- _About this exercise_
What you return should be the lines from the one with "factors include, among" through the one with "ultimate convenience for you." in the data below, reproduced exactly with both ends, and no pictures at all.

[Records from a data collection]
+-------+
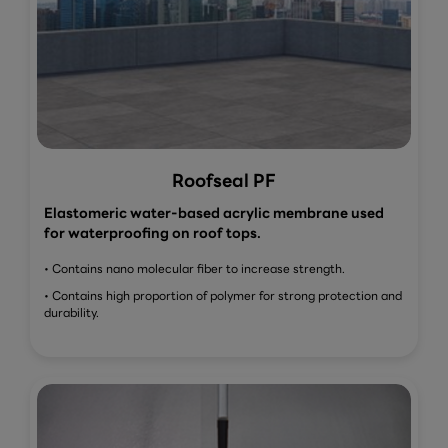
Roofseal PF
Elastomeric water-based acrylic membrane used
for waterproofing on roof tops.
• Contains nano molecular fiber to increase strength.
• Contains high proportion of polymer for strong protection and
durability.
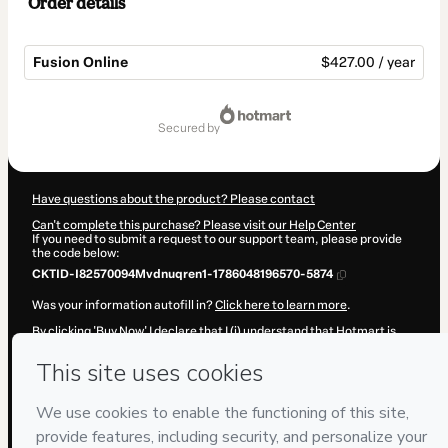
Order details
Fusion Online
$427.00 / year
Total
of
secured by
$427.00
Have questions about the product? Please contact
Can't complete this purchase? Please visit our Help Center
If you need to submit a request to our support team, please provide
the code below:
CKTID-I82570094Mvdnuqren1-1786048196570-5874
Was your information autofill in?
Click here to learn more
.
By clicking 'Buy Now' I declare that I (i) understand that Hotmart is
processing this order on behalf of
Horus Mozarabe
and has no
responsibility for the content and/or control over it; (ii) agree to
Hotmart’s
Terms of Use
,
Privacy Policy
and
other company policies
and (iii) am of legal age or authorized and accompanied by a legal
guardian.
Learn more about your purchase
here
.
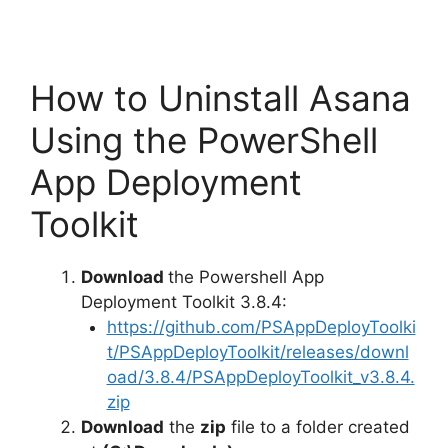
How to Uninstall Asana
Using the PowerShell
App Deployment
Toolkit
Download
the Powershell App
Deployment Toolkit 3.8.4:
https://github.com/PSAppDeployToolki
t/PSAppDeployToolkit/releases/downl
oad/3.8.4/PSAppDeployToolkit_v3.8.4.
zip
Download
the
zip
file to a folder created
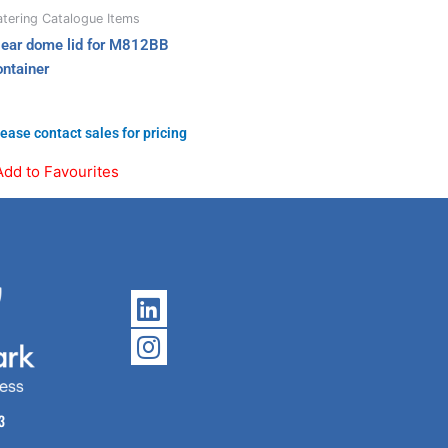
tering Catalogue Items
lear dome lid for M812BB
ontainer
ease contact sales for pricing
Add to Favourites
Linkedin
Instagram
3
+-------+
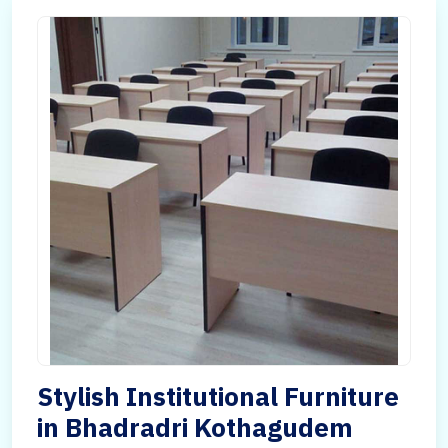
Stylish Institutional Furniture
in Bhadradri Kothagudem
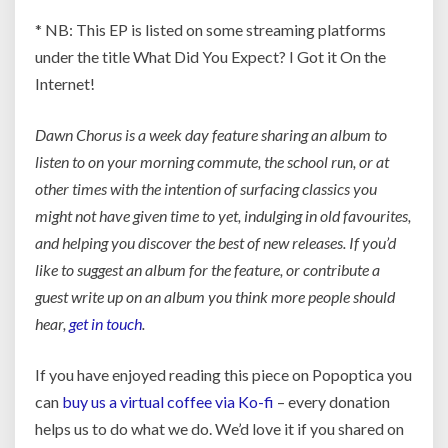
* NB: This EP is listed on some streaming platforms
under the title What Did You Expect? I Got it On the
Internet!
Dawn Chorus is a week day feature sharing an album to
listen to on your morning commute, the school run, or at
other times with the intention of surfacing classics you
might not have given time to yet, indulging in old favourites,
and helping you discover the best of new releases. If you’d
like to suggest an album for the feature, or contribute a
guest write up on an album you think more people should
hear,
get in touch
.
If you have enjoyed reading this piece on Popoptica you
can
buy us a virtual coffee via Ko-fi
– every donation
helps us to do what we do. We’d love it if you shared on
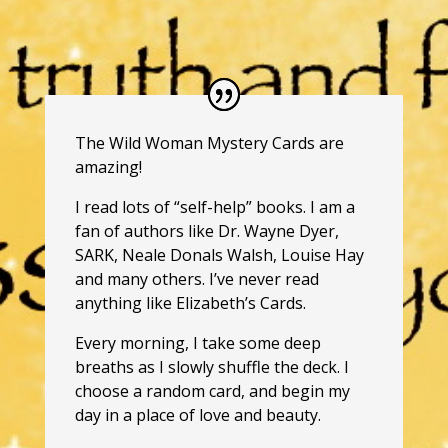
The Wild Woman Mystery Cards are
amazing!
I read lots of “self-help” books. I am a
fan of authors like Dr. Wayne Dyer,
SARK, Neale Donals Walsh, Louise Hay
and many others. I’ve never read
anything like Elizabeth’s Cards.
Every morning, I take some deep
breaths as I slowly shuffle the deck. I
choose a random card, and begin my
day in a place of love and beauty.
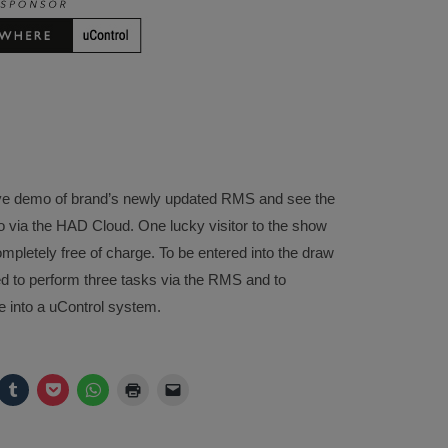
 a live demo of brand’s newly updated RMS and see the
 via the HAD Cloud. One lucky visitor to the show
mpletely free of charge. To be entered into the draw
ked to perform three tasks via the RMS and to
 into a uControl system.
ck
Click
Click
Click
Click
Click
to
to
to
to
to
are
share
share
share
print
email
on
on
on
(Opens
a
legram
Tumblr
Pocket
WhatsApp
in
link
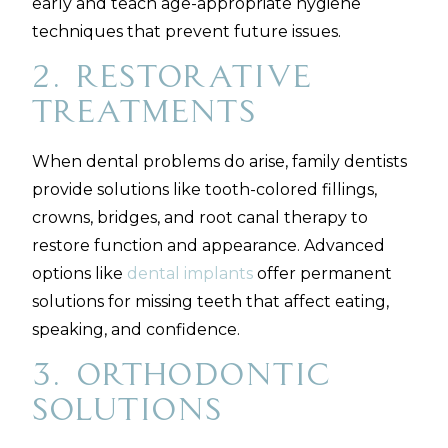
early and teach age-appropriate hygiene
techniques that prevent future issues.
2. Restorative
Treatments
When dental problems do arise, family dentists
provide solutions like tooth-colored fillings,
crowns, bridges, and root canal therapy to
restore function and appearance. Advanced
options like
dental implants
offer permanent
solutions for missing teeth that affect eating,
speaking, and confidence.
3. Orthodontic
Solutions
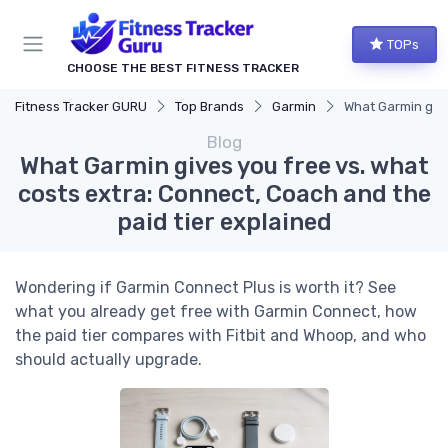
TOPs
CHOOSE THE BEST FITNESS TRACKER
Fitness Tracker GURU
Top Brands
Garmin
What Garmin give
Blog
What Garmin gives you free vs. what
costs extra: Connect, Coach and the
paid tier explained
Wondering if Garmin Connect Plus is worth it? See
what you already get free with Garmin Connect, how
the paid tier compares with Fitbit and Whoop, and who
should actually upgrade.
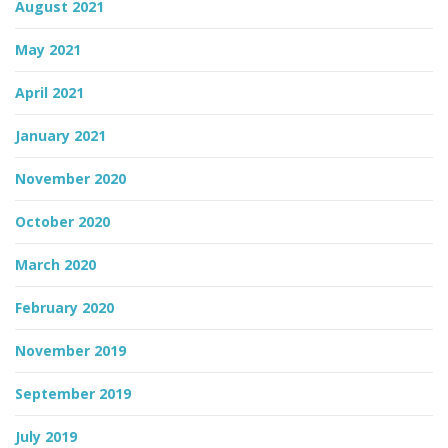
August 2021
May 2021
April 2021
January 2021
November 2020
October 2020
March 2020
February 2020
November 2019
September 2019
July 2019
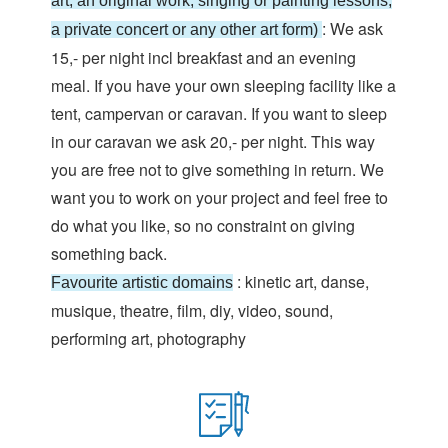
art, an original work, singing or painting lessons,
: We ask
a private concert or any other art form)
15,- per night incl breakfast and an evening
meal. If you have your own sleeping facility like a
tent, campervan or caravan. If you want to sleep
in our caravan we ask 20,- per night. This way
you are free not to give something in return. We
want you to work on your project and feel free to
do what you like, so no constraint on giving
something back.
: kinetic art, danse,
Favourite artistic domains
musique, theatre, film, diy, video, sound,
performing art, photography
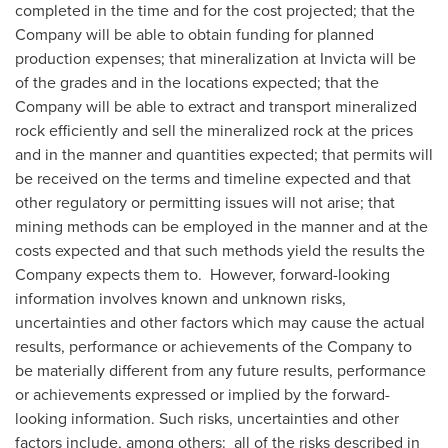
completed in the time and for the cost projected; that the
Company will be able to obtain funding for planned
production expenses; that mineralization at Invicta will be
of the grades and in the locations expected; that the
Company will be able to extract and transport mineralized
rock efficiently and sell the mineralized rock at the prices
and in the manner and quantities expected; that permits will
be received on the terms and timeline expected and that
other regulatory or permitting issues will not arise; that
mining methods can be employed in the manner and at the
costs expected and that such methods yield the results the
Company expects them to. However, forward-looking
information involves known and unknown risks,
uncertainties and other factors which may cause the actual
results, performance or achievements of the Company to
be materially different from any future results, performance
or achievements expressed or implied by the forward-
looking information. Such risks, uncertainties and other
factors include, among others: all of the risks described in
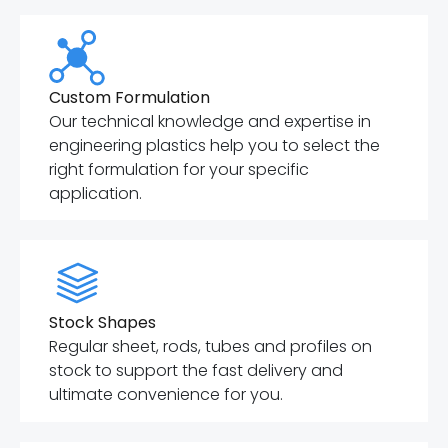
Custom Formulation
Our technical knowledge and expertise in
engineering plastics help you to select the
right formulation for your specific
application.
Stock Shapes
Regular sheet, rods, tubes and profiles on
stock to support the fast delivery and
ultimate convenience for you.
+-------+
- _Exercise result_
factors include, among others: all of the risks described in
Custom Formulation
Our technical knowledge and expertise in
engineering plastics help you to select the
right formulation for your specific
application.
Stock Shapes
Regular sheet, rods, tubes and profiles on
stock to support the fast delivery and
ultimate convenience for you.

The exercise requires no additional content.